* **Directions**: From the entries below, filter out every line that contains the string "explica" and copy each one. Matching is case-sensitive.

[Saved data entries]
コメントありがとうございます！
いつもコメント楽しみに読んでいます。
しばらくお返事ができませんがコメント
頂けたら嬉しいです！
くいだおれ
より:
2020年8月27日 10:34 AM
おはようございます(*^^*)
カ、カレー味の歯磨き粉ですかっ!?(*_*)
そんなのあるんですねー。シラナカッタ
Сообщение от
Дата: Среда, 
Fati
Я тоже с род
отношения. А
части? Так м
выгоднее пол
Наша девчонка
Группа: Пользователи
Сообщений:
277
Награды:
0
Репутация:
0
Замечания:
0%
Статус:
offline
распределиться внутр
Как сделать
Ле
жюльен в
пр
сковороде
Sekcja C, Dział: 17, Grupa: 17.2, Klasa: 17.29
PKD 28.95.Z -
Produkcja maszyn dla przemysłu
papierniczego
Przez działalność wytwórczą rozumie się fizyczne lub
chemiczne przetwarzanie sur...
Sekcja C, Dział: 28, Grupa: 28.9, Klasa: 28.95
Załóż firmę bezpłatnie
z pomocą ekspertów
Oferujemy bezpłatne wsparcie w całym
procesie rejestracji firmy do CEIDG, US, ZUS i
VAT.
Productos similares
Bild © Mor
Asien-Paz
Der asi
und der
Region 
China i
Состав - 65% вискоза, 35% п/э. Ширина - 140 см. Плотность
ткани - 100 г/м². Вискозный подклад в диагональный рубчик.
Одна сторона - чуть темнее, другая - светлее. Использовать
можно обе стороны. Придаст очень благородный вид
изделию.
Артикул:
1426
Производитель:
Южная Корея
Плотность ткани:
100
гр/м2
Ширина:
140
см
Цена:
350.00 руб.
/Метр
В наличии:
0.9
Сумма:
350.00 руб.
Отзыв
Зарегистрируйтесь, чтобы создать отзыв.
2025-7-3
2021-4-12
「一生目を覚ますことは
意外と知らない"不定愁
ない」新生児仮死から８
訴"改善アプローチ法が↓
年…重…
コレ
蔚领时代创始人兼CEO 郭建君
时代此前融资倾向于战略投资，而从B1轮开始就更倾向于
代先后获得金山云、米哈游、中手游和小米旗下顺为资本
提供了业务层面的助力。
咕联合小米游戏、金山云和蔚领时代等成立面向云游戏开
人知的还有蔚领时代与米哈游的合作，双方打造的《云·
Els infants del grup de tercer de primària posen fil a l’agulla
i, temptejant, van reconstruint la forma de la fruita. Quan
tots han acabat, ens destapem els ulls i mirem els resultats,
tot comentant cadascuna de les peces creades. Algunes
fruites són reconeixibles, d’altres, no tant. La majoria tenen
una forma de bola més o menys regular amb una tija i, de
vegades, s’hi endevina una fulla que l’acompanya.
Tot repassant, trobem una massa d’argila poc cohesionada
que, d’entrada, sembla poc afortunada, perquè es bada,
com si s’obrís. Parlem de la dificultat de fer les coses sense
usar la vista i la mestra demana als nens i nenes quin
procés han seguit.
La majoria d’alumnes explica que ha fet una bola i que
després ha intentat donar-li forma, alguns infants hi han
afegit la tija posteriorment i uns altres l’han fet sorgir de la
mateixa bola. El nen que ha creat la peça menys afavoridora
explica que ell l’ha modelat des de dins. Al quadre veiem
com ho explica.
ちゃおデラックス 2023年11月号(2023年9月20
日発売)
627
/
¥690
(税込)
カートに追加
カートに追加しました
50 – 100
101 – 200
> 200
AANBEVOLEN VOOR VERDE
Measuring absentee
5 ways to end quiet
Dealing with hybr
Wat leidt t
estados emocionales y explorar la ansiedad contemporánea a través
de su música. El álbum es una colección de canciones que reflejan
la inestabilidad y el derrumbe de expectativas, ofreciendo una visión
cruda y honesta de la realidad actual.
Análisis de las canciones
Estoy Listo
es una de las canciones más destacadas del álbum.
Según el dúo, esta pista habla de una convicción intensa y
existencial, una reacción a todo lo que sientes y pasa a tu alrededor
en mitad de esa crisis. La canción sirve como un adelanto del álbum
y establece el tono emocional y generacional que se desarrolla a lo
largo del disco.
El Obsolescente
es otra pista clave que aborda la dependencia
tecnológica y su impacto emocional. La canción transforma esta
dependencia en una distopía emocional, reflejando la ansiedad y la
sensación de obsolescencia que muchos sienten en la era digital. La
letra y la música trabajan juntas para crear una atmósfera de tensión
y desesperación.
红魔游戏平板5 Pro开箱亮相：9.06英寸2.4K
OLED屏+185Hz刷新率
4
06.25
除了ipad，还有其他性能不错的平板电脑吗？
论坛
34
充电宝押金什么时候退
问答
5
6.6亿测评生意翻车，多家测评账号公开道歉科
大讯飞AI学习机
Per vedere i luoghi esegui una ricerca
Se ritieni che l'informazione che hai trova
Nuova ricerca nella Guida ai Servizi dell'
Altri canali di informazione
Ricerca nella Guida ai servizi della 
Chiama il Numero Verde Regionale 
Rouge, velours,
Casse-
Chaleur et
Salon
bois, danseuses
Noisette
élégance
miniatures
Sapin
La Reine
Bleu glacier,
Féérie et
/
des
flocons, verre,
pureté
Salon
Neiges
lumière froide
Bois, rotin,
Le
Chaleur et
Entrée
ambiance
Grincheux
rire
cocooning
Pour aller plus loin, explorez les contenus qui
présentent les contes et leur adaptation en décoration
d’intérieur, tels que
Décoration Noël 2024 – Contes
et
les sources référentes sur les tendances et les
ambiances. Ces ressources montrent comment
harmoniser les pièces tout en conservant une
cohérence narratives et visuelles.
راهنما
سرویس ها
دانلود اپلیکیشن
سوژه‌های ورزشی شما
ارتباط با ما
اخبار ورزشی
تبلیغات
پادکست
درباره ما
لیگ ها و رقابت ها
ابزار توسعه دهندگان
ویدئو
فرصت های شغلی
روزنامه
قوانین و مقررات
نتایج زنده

* **Final answer**:
La majoria d’alumnes explica que ha fet una bola i que
explica que ell l’ha modelat des de dins. Al quadre veiem
com ho explica.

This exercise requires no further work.